REQUIRED WORK:
1. Summarize the notes in two sentences.
2. Answer these questions from the notes, one line each:
(a) What share of shareholders backed Majora?
(b) What did the University of Chicago study on urban forests find?
(c) How many manufacturing jobs would the recycling center create?

EXTRACT PROVIDED:
Sewage sludge pelletizing plant has been less cooperative. Asthma rates spiked when they opened the plant. Purchased a small piece of stock in the corp to change what was going on. Introduce a stakeholder report (?), passing a resolution to get a report about breaking down the molecules in the output. Immediately, the CEO and corporate counsul tried to get them to back off, and yet 30% of shareholders said, “You need to listen to this.” 30% backed up Majora.
Maybe our shareholders like the corporate social responsibility image? People are starting to understand that just because I don’t see it, it’s still important. Corporations can be really willing to play the game, but you have to know which game they’re playing. Poor communities have a vested interest in seeing business do well.
Blight does not distinguish between the gems and the slag beneath the surface. You need a bunch of people dealing with a lot of spoons. Communities can benefit in step with the larger economy when we’re forging this kind of future. We need to collectively invest in a cycle that generates new ideas, less conflict, sustainable outcomes for everyone, from local community to country. We do that by applying the most care to the most damaged resources. WE will most enjoy this when we can forget that we had to talk about race and class, life and death in the same breath.
Because Dr. King was not the only one up on that mountaintop. I was there. And so were you.
Questions:
Gentrification: Understand that it’s an ownership society. And if you don’t own, you don’t have any rights. Working on land agreements, for example when SSB gets the highway torn down, secure some land use rights. And working with progressive developers (they are out there) who will stay involved with the buildings, the communities. In general, create opportunities for poor people to be less poor.
Nobody stands up here alone. Martin Luther King was not alone either. My mother, bless her soul, who was out there with a counter, counting how many diesel trucks pass through. Working with folk in NOLA. SSB and partners working to teach people how to stay healthy and clean.
The University of Chicago study came out on urban forests, and crime went down the more trees in the area. I said, “A tree is not just a tree!”
People were so demoralized. “This is hunt’s point. Where else are they going to build it?” They believed they deserved it, in some sense. Or at least put up with it. But when they got the MOTHERS to recognize that the REASON they were bringing their children to the emergency room to open up their airways was BECAUSE of these plants… that changed things.
Recycling center would use recyclable materials to CREATE 300-500 manufacturing jobs. Parks department will help to create small entrepreneurial opportunities. There are no bike repair shops in south bronx. No juice bars, etc.

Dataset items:
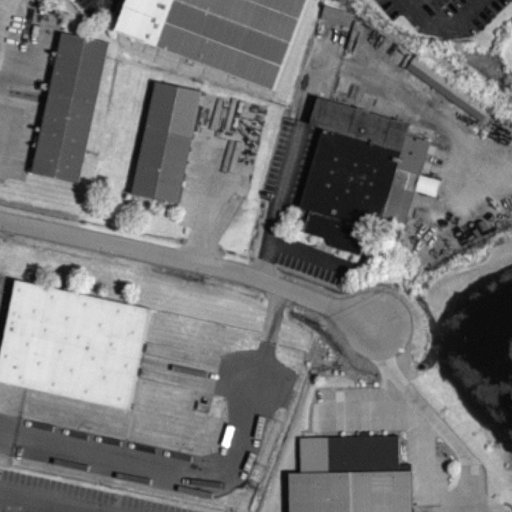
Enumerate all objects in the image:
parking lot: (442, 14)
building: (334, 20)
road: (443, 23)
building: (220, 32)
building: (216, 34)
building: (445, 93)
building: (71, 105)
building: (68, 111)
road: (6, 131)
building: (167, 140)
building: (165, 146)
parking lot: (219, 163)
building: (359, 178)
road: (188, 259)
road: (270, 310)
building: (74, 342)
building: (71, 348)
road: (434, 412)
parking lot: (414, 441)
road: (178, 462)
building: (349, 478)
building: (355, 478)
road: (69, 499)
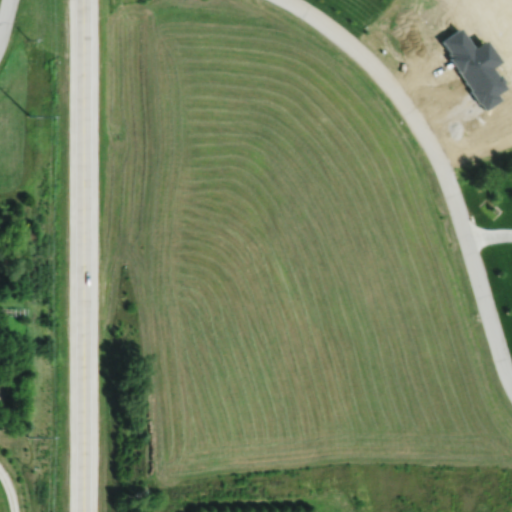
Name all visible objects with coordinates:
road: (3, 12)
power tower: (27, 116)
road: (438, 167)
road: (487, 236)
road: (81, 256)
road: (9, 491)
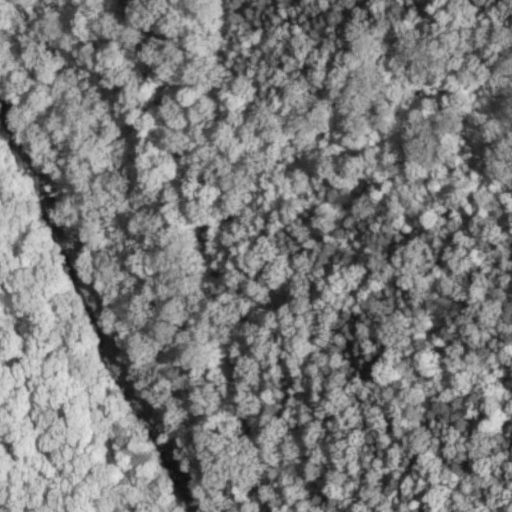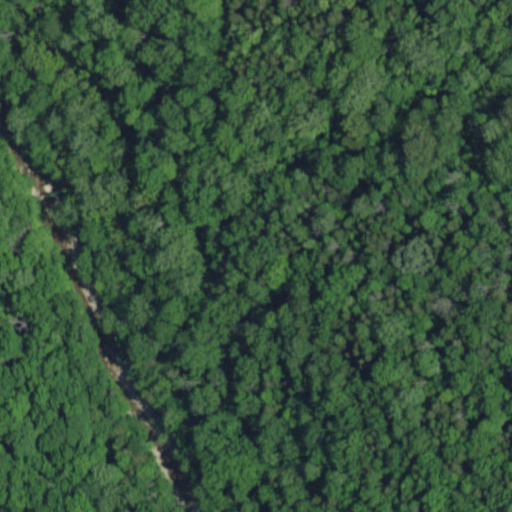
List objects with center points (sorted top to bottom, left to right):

...

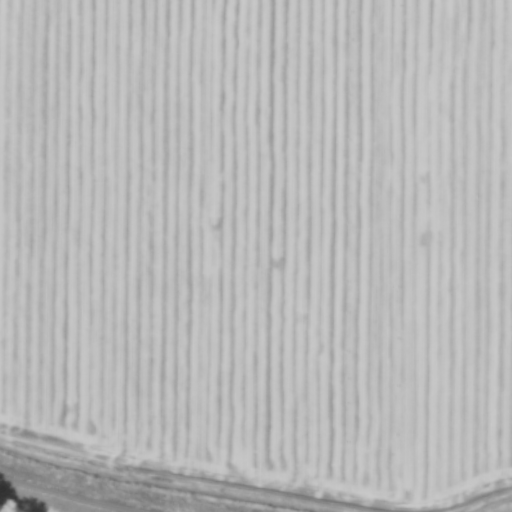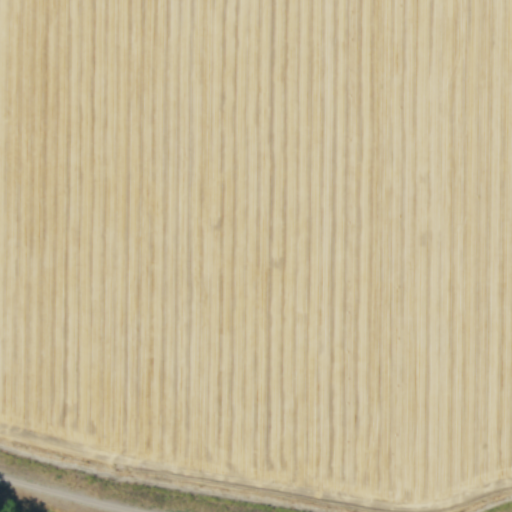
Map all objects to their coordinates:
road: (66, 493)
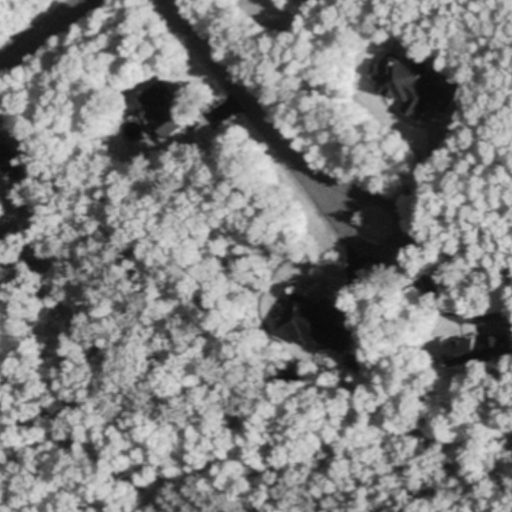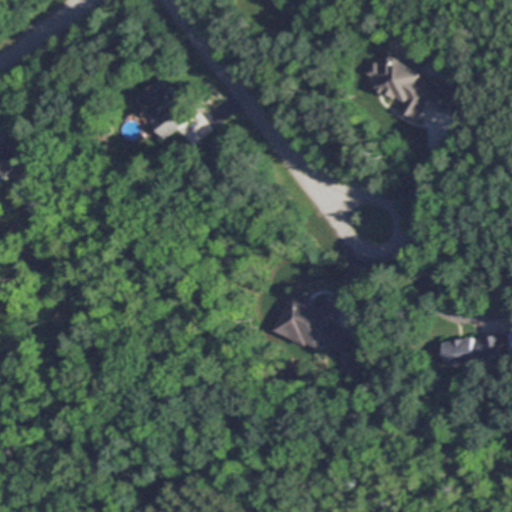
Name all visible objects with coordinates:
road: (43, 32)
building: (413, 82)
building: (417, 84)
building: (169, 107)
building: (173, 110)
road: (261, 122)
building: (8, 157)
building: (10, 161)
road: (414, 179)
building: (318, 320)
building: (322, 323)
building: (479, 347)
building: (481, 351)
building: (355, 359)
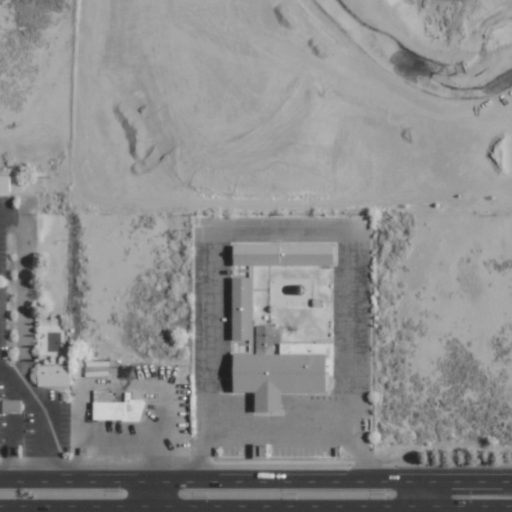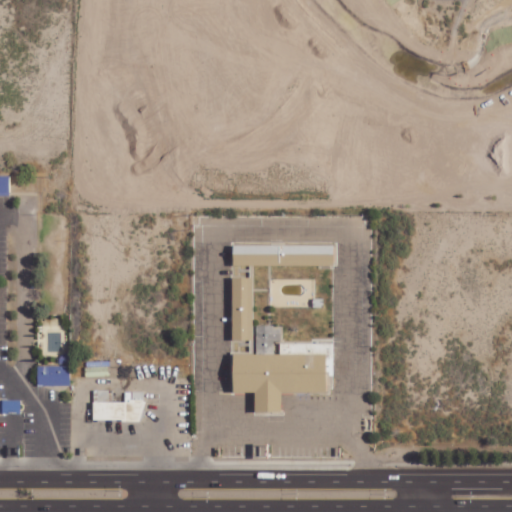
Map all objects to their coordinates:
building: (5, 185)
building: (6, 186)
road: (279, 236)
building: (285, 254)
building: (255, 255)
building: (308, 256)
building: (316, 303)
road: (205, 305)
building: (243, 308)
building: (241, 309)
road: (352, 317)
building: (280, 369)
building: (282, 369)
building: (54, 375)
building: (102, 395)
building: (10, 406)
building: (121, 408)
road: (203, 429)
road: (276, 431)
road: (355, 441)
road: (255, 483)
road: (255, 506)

SOLUTIONS TO THE PROBLEMS:
1. After asthma rates spiked when a sewage sludge pelletizing plant opened, a small piece of stock in the corporation was bought to pass a resolution calling for a report, and 30% of shareholders backed it despite the CEO and corporate counsel trying to get them to back off. The notes also call for applying the most care to the most damaged resources, securing land use rights to counter gentrification, and creating opportunities such as a recycling center that would bring 300-500 manufacturing jobs.

2.
(a) 30%
(b) Crime went down the more trees there were in the area.
(c) 300-500